Sehr geehrter Herr Dr. Ulsamer,
wie recht Sie doch haben, das Problem sind nicht die Wildschweine, zumindest nicht allein, sondern die Strukturen in der Landwirtschaft.
Die Wildschweine sind wohl zu den Hauptschuldigen definiert worden, getreu nach Asterix bei dem zu Lesen ist, “man bestimme einen Schuldigen:”
Der Kreis schließt sich zu Ihren Beiträgen, in denen Sie zu mehr Rücksicht mit Natur und Umwelt aufrufen.

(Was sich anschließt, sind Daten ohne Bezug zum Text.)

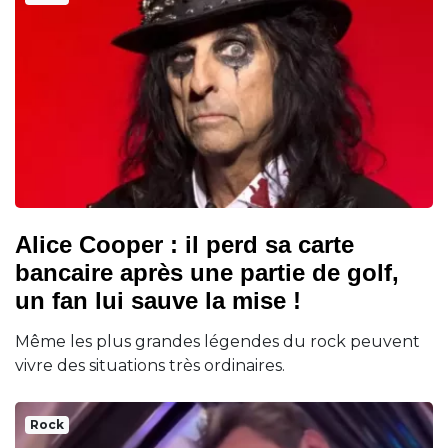
Alice Cooper : il perd sa carte
bancaire après une partie de golf,
un fan lui sauve la mise !
Même les plus grandes légendes du rock peuvent
vivre des situations très ordinaires.
Rock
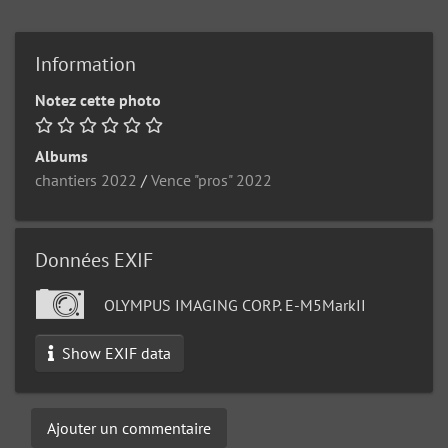
Information
Notez cette photo
Albums
chantiers 2022
/
Vence "pros" 2022
Données EXIF
OLYMPUS IMAGING CORP. E-M5MarkII
Show EXIF data
Ajouter un commentaire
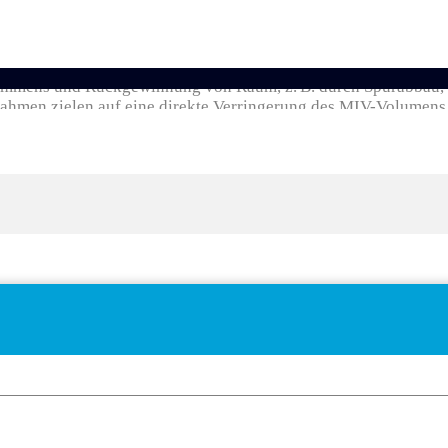
mmens und Rückgewinnung von Raum, z. B. durch Spurabbau, 
ahmen zielen auf eine direkte Verringerung des MIV-Volumens 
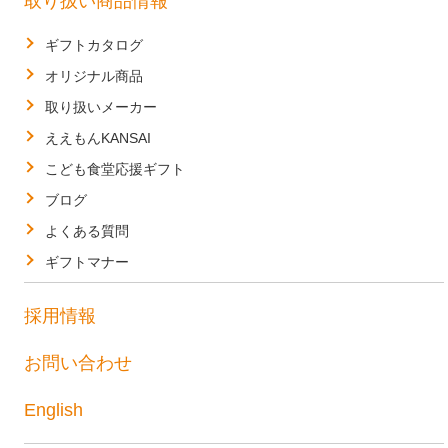
取り扱い商品情報
ギフトカタログ
オリジナル商品
取り扱いメーカー
ええもんKANSAI
こども食堂応援ギフト
ブログ
よくある質問
ギフトマナー
採用情報
お問い合わせ
English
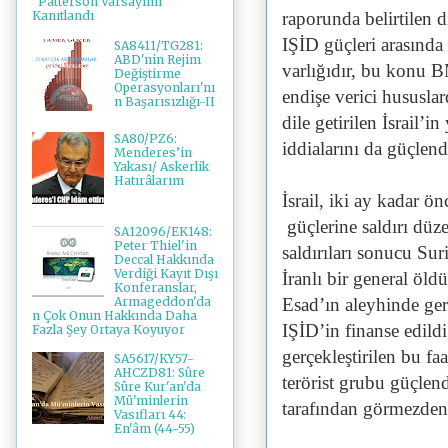
"Patterson Varsayımı"
raporunda belirtilen d
Kanıtlandı
IŞİD güçleri arasında 
SA8411/TG281:
ABD'nin Rejim
varlığıdır, bu konu 
Değiştirme
Operasyonları'nı
endişe verici hususlar
n Başarısızlığı-II
dile getirilen İsrail
SA80/PZ6:
iddialarını da güçlen
Menderes’in
Yakası/ Askerlik
Hatırâlarım
İsrail, iki ay kadar ö
güçlerine saldırı düze
SA12096/EK148:
Peter Thiel'in
saldırıları sonucu Su
Deccal Hakkında
Verdiği Kayıt Dışı
İranlı bir general öl
Konferanslar,
Armageddon'da
Esad’ın aleyhinde ge
n Çok Onun Hakkında Daha
IŞİD’in finanse edildi
Fazla Şey Ortaya Koyuyor
gerçekleştirilen bu fa
SA5617/KY57-
AHCZD81: Sûre
terörist grubu güçlen
Sûre Kur'an'da
Mü'minlerin
tarafından görmezden
Vasıfları 44:
En'âm (44-55)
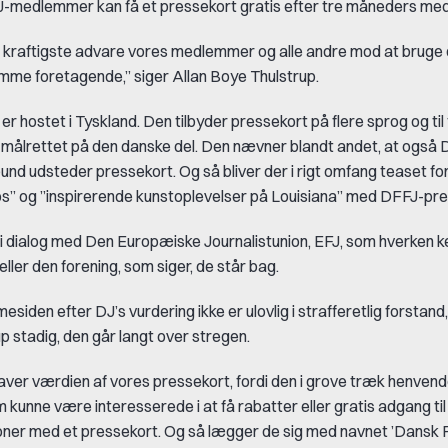
DJ-medlemmer kan få et pressekort gratis efter tre måneders me
et kraftigste advare vores medlemmer og alle andre mod at brug
omme foretagende,” siger Allan Boye Thulstrup.
 hostet i Tyskland. Den tilbyder pressekort på flere sprog og til 
gt målrettet på den danske del. Den nævner blandt andet, at også
und udsteder pressekort. Og så bliver der i rigt omfang teaset for
os” og ”inspirerende kunstoplevelser på Louisiana” med DFFJ-pre
i dialog med Den Europæiske Journalistunion, EFJ, som hverken ke
ller den forening, som siger, de står bag.
siden efter DJ’s vurdering ikke er ulovlig i strafferetlig forstand
p stadig, den går langt over stregen.
er værdien af vores pressekort, fordi den i grove træk henvender 
 kunne være interesserede i at få rabatter eller gratis adgang til
tioner med et pressekort. Og så lægger de sig med navnet ’Dansk 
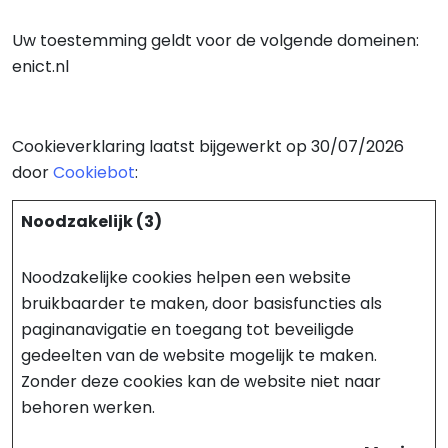
Uw toestemming geldt voor de volgende domeinen:
enict.nl
Cookieverklaring laatst bijgewerkt op 30/07/2026
door
Cookiebot
:
Noodzakelijk (3)
Noodzakelijke cookies helpen een website
bruikbaarder te maken, door basisfuncties als
paginanavigatie en toegang tot beveiligde
gedeelten van de website mogelijk te maken.
Zonder deze cookies kan de website niet naar
behoren werken.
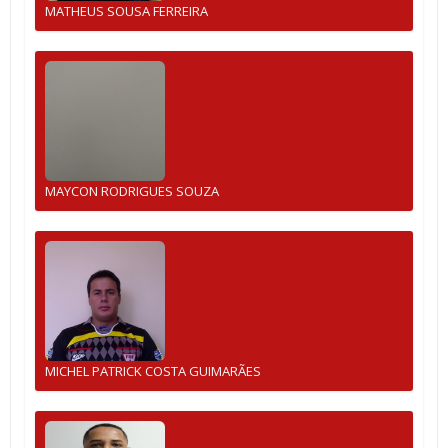
MATHEUS SOUSA FERREIRA
MAYCON RODRIGUES SOUZA
MICHEL PATRICK COSTA GUIMARÃES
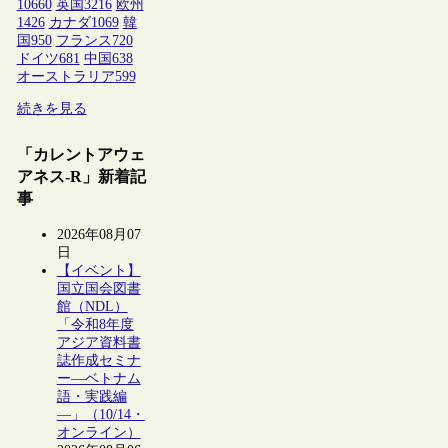
10660
英国
3216
欧州
1426
カナダ
1069
韓
国
950
フランス
720
ドイツ
681
中国
638
オーストラリア
599
続きを見る
「カレントアウェ
アネス-R」新着記
事
2026年08月07
日
【イベント】
国立国会図書
館（NDL）
「令和8年度
アジア資料書
誌作成セミナ
ー―ベトナム
語・実践編
―」（10/14・
オンライン）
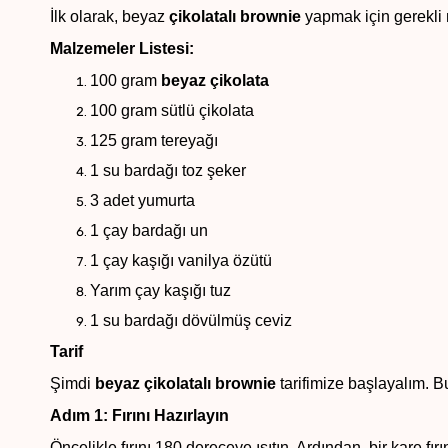
İlk olarak, beyaz
çikolatalı brownie
yapmak için gerekli m
Malzemeler Listesi:
100 gram
beyaz çikolata
100 gram sütlü çikolata
125 gram tereyağı
1 su bardağı toz şeker
3 adet yumurta
1 çay bardağı un
1 çay kaşığı vanilya özütü
Yarım çay kaşığı tuz
1 su bardağı dövülmüş ceviz
Tarif
Şimdi
beyaz çikolatalı brownie
tarifimize başlayalım. Bu
Adım 1: Fırını Hazırlayın
Öncelikle fırını 180 dereceye ısıtın. Ardından, bir kare fı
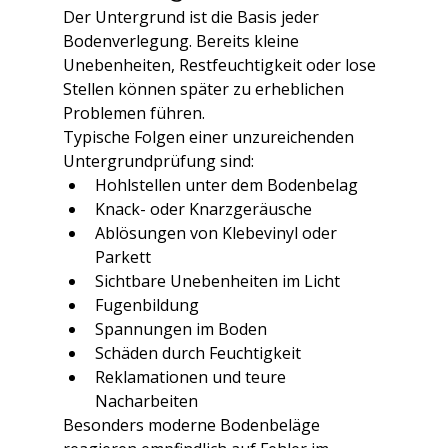
Der Untergrund ist die Basis jeder 
Bodenverlegung. Bereits kleine 
Unebenheiten, Restfeuchtigkeit oder lose 
Stellen können später zu erheblichen 
Problemen führen.
Typische Folgen einer unzureichenden 
Untergrundprüfung sind:
Hohlstellen unter dem Bodenbelag
Knack- oder Knarzgeräusche
Ablösungen von Klebevinyl oder 
Parkett
Sichtbare Unebenheiten im Licht
Fugenbildung
Spannungen im Boden
Schäden durch Feuchtigkeit
Reklamationen und teure 
Nacharbeiten
Besonders moderne Bodenbeläge 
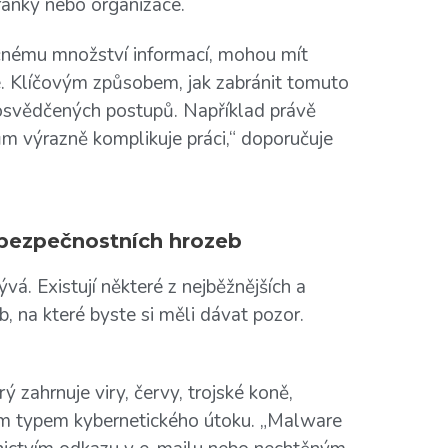
ránky nebo organizace.
ečnému množství informací, mohou mít
e. Klíčovým způsobem, jak zabránit tomuto
i osvědčených postupů. Například právě
 výrazně komplikuje práci,“ doporučuje
bezpečnostních hrozeb
vá. Existují některé z nejběžnějších a
b, na které byste si měli dávat pozor.
rý zahrnuje viry, červy, trojské koně,
ím typem kybernetického útoku. „Malware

Das weggeworfene Vesper richtet vielleicht mehr Schaden an, als der nicht errichtete Zaun und die nicht geschossenen Wildschweine. Selbstverständlich bin ich mir dabei bewusst, dass der Bestand an Schwarzkitteln zu groß ist und reduziert werden muss.
Ein Blutopfer spiegelt Tatkraft wieder löst aber das Problem nicht. Dazu ist die von Ihnen angesprochen Änderung in der Landwirtschaft notwendig.
Mit freundlichen Grüßen
Gerhard Walter; Immendingen
Herzlichen Dank für Ihre zustimmenden Worte, sehr geehrter Herr Walter. Ich hoffe sehr, dass die Politik auch entsprechend handelt.